(Beginning of Selected text)

After considering their bottom-line profits, companies are turning to ESG in their retirement and executive compensation plans, he says. “It would be inconsistent for them to run their business one way and to treat their employees differently in their benefits program.” Nelson says 30% of Voya’s clients are offering ESG investments in their retirement plans, either as a standalone investment or as an element of a target-date fund (TDF).

“This is only a small percentage of total assets, but we think that will grow over time, particularly as a recent survey we did found that 76% of consumers think it is important to apply ESG to workplace benefits plans,” Nelson says.

Employers embracing ESG in their retirement plan that also have executive compensation plans are offering these types of investments in the latter, as well, as investment lineups in executive compensation plans often mirror retirement plans, Nelson says. “Academic research has found that investors believe ESG will create greater value over the long term, so they tend to be more patient about this kind of investing, Nelson says.

Don Delves, head of the executive pay consulting group at Willis Towers Watson, says his firm analyzed the proxy statements of S&P 500 companies a year ago to look for any measure of ESG investing in their executive pay programs. Willis Towers Watson found that 51% of these companies offered some type of ESG investment in their executive compensation programs.

Granted, Delves says, some of these are “soft” types of ESG investments, such as employee safety or customer satisfaction, but Willis Towers Watson researchers thought that the prevalence of ESG was interesting. The company is currently in the process of its 2020 analysis, which it will issue within the next few weeks, he says.

Delves says that while investors have been interested in governance issues “for decades,” environmental and social issues have been gaining traction only in the past few years. He points out that these are three very different issues. What appears to be of the greatest interest to investors, he says, is “human capital management. They are asking companies to be able to tell their human capital story, such as safe working conditions.”

Underscoring the importance of this, he continues, “about a year ago, the SEC [Securities and Exchange Commission] came out and said it would like companies to do a better job of reporting on human capital and other intangibles. We know that 70% of companies’ value is comprised of intangibles, and part of that is human capital. So, in essence, the SEC was asking companies to provide more poignant information about such things as inclusion and diversity, employee turnover, employee development and succession planning.”

(End of Selected text)
(Beginning of Collected data)

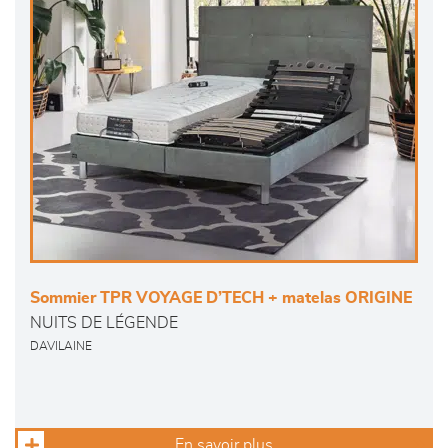
Sommier TPR VOYAGE D’TECH + matelas ORIGINE
NUITS DE LÉGENDE
DAVILAINE
En savoir plus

(End of Collected data)

Check your understanding
**1.** Translate into Spanish this sentence from the article on ESG in benefits plans: "Willis Towers Watson found that 51% of these companies offered some type of ESG investment in their executive compensation programs."
**2.** For each statement below, say yes or no as to whether the article on ESG in benefits plans agrees with it, quoting the words that decide it. (a) Nelson says 30% of Voya's clients offer ESG investments in their retirement plans. (b) Delves says investors have been interested in environmental issues for decades. (c) Willis Towers Watson has already released its 2020 analysis.

Solutions to the exercise
**1.** Willis Towers Watson descubrió que el 51% de estas empresas ofrecía algún tipo de inversión ESG en sus programas de compensación para ejecutivos.

**2.**
(a) Yes: "Nelson says 30% of Voya’s clients are offering ESG investments in their retirement plans"
(b) No: "environmental and social issues have been gaining traction only in the past few years"
(c) No: "The company is currently in the process of its 2020 analysis, which it will issue within the next few weeks"